- [Your instructions] Retype the listing below exactly, beginning at the line that contains "7:00 AM to 5:00 PM" and ending with its last line.

- [Record extracts]
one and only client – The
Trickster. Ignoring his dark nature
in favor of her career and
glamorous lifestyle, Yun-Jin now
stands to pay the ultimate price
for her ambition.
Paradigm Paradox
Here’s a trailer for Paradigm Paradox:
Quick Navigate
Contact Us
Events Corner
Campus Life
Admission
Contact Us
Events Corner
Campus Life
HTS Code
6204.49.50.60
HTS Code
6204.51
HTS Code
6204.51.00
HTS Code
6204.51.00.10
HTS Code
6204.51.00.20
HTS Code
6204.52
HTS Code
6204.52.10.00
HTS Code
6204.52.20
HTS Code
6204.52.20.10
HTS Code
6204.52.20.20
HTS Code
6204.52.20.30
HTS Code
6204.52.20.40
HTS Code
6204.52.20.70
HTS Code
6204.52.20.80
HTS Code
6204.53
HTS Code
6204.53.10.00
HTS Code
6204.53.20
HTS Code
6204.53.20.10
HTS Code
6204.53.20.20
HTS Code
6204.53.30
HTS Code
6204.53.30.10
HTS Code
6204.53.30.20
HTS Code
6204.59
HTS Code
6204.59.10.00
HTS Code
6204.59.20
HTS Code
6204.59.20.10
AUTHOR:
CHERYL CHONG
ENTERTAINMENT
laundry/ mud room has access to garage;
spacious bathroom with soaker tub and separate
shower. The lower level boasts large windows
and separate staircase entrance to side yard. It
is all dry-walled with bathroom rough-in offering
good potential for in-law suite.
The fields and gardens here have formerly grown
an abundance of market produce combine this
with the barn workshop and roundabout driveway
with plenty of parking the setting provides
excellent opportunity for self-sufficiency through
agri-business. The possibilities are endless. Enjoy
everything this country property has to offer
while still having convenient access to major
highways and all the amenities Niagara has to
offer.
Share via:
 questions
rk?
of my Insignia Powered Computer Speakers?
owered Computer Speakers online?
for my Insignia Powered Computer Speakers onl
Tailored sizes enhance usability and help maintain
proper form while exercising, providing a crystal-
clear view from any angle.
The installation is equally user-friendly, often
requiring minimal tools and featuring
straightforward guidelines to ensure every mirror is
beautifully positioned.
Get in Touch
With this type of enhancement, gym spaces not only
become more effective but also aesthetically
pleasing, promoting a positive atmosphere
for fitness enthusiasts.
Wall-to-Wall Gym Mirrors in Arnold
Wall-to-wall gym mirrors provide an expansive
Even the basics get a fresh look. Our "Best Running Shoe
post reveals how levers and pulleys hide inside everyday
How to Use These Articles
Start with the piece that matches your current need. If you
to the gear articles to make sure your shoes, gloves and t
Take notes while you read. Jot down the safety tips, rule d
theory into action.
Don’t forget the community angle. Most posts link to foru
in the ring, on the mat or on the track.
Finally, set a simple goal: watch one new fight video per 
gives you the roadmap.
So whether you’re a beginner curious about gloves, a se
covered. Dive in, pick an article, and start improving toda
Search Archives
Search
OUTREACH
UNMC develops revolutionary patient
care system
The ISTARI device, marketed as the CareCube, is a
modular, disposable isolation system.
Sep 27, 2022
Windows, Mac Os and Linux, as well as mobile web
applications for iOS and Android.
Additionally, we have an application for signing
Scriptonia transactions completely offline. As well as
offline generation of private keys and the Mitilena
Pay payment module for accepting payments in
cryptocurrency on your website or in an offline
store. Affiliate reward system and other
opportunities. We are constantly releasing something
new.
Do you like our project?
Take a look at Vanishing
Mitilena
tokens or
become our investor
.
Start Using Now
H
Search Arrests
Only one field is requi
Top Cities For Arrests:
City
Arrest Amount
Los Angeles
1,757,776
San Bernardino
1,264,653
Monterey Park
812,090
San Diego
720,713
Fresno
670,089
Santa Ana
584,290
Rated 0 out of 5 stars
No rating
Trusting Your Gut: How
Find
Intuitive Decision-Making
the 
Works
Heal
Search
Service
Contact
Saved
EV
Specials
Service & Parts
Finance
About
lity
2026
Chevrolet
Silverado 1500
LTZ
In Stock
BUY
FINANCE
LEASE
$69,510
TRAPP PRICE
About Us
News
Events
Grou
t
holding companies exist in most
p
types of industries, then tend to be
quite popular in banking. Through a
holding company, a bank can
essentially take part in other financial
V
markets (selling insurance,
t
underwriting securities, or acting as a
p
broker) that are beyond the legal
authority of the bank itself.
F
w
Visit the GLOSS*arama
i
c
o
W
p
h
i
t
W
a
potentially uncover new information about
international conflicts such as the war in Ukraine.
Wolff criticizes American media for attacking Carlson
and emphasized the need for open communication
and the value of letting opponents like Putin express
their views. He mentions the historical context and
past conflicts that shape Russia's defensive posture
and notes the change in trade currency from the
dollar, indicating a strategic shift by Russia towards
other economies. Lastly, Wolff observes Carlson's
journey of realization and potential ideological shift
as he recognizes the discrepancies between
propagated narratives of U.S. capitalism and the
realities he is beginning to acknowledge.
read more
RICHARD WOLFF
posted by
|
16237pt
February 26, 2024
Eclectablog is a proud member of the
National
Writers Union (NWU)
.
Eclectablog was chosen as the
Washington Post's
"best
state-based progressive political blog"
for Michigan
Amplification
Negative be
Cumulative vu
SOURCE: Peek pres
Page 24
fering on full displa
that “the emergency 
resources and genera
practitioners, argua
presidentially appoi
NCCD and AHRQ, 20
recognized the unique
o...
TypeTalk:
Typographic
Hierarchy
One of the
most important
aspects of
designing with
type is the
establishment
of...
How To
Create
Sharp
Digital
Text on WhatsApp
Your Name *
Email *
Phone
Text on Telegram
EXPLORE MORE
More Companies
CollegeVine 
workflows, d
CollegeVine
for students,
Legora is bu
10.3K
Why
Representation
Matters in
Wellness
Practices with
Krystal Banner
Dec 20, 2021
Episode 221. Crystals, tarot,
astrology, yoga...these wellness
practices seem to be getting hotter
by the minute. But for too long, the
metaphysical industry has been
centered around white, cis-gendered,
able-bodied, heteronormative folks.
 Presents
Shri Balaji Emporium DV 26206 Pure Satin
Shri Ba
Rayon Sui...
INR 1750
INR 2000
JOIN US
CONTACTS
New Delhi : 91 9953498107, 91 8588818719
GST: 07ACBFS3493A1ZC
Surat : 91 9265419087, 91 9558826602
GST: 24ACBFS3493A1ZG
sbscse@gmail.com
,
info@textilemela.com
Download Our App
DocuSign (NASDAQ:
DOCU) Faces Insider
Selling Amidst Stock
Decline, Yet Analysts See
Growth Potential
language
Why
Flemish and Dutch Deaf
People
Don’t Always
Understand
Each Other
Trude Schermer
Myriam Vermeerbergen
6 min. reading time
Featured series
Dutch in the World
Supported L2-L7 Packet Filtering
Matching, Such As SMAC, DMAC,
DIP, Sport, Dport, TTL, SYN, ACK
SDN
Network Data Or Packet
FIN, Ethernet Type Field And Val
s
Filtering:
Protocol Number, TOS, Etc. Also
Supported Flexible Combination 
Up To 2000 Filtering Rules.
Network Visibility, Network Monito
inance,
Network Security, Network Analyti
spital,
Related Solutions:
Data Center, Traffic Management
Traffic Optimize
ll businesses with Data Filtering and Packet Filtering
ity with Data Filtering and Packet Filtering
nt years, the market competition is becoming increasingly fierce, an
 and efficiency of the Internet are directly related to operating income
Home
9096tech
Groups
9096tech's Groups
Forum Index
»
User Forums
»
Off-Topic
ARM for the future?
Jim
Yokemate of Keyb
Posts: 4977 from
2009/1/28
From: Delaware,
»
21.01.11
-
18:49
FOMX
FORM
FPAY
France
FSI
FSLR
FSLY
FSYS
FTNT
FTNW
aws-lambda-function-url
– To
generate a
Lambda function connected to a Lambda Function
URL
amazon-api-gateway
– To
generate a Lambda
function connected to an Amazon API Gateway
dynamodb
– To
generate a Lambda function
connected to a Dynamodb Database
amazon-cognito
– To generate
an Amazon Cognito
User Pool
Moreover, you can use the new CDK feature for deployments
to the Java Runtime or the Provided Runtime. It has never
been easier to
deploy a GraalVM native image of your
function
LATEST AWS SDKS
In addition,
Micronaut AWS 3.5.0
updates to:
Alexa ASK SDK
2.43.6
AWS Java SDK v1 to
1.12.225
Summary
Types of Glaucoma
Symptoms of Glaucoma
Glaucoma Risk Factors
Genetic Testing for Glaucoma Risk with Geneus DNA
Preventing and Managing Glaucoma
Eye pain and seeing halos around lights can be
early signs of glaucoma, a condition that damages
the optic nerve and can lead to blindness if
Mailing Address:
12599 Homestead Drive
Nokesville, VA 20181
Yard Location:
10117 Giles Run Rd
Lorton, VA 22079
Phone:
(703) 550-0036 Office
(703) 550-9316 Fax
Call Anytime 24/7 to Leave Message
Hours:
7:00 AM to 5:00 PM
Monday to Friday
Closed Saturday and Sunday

- [Solved problem]
7:00 AM to 5:00 PM
Monday to Friday
Closed Saturday and Sunday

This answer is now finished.